[Supplied text]
-- -- --

# Strada Front Bumper



## StradaUSA (Jun 1, 2003)

Strada USA becomes the first company to develop a front bumper for the Nissan Altima with sport enthusiasts in mind. Keeping the design simple with subtle sculpting and setting it off with sharp lines makes this bumper a truely stunning package!

For more information contact:

[email protected]

or Online Customer service: 

AOL IM -- Team Strada

www.body-kit.com


----------



## gtw00 (Oct 16, 2002)

StradaUSA said:


> Strada USA becomes the first company to develop a front bumper for the Nissan Altima with sport enthusiasts in mind. Keeping the design simple with subtle sculpting and setting it off with sharp lines makes this bumper a truely stunning package!
> 
> For more information contact:
> 
> ...


a little too boxy, doesn't flow with the roundness of the body


----------



## Kalel (Jun 26, 2003)

Kind-of reminds me of a Honda with a body-kit other then that i like it.


----------



## StradaUSA (Jun 1, 2003)

This front is a superior design, grille lines were taken inward to form the intercooler inlet.. And the bottom is specifically constructed for durability being tapered down and at angle for high impact resistance..

This is a picture of the front by itself.. With No Fog Attachments..


----------



## Slurppie (Oct 15, 2002)

I like the bumper in the second pic, not too shabby


----------



## Hal Just Hal (Oct 21, 2002)

That sencond pic is MUCH nicer! Pretty Hot! My only gripe now is the way it flares out on the bottom back by the tire. it is to over the top. If you cut down on how much it flares it will be so much cleaner and probably be the best bumper replacement out there.


----------



## StradaUSA (Jun 1, 2003)

**my'02altima** said:


> That sencond pic is MUCH nicer! Pretty Hot! My only gripe now is the way it flares out on the bottom back by the tire. it is to over the top. If you cut down on how much it flares it will be so much cleaner and probably be the best bumper replacement out there.


I think sir that is just the angle of the picture.. because the entire bottom of the bumper comes out and it creates that effect.. so you are looking down on it from an angle..

-- -- --

[Data section]

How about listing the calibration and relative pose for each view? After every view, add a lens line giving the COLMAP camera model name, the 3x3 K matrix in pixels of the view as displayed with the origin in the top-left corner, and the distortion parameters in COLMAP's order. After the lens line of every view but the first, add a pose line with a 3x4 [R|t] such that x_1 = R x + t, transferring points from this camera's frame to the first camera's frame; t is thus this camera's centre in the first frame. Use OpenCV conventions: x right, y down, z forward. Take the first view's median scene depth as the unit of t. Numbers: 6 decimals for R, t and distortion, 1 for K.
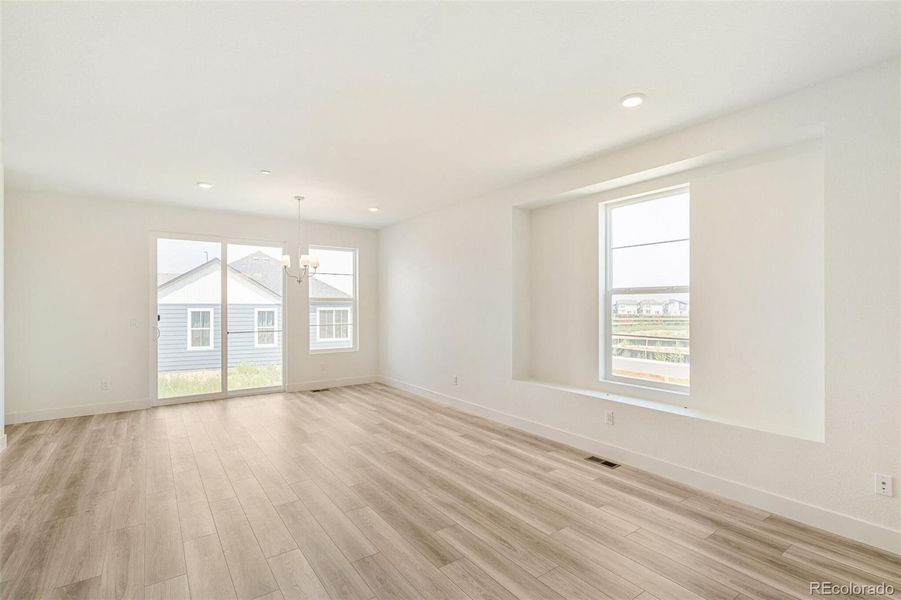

-- -- --

[Exercises]
[1] In the Strada bumper thread above, what were the grille lines taken inward to form?
[2] Please carry on the Strada bumper thread from its final reply.

[Expected outputs]
[1] The intercooler inlet.

[2]
----------



## Ruben (Oct 15, 2002)

Wonder what it would looke like with grill mesh in those holes? Nice job.


----------



## Hal Just Hal (Oct 21, 2002)

StradaUSA said:


> I think sir that is just the angle of the picture.. because the entire bottom of the bumper comes out and it creates that effect.. so you are looking down on it from an angle..


This is what I am talking about

















It is not that big of a difference, but I think it is enough to make it a lot cleaner. This is JMO.


----------



## Dhridah (Nov 5, 2003)

*I agree*



**my'02altima** said:


> This is what I am talking about
> 
> 
> 
> ...


That is exactly the problem I was having with the looks of the bumper (plus the foglight inserts). If they made that change I would order one now.


----------



## StradaUSA (Jun 1, 2003)

Here is another pic from the side.. In this picture you can better note that the side flare is in fact a gradual rise. It is one of the finer design attributes that allows for a high impact resistance.. As well as better enabling a person to navigate over speed bumps etc. this is due in part because of the angle of the lip.. Alot of design expertise has went into its development.. the bumper sits around 5 inches *ALL* around.. on 2 inch lowered springs.


----------



## gtw00 (Oct 16, 2002)

StradaUSA said:


> Here is another pic from the side.. In this picture you can better note that the side flare is in fact a gradual rise. It is one of the finer design attributes that allows for a high impact resistance.. As well as better enabling a person to navigate over speed bumps etc. this is due in part because of the angle of the lip.. Alot of design expertise has went into its development.. the bumper sits around 5 inches *ALL* around.. on 2 inch lowered springs.



see thats one of the things i dont like abotu it, i dont like how its angled down twards the wheel. IMO it would look better if it was flat


----------



## gtw00 (Oct 16, 2002)

did a little photoshopping last night, front of the bumper was extended a bit to add more of a curve to it, the bottom lip was flattened and added a vent to the side of it, then added sills and rear from a veilside kit for a 97 lexus gs300


----------



## Dhridah (Nov 5, 2003)

That Looks Sweet!


----------



## Hal Just Hal (Oct 21, 2002)

I am not trying to be difficult here, I am jus stating my opinion, I love the bumper except for the flare. I did a chop of the side shot with out it flaring and IMO it still works out to be much cleaner. After my recent fender bender I am in need of a front bumper and I think this is a good time to go aftermarket and the only thing stopping me from buying you bumper is that flare. I know you can't please everyone all the time, but I think I am not alone here. Plus all of your clearance is the same.


----------



## gtw00 (Oct 16, 2002)

**my'02altima** said:


> I am not trying to be difficult here, I am jus stating my opinion, I love the bumper except for the flare. I did a chop of the side shot with out it flaring and IMO it still works out to be much cleaner. know you can't please everyone all the time, but I think I am not alone here. Plus all of your clearance is the same.



EXACTLY, hal thats how i felt on it


----------



## Hal Just Hal (Oct 21, 2002)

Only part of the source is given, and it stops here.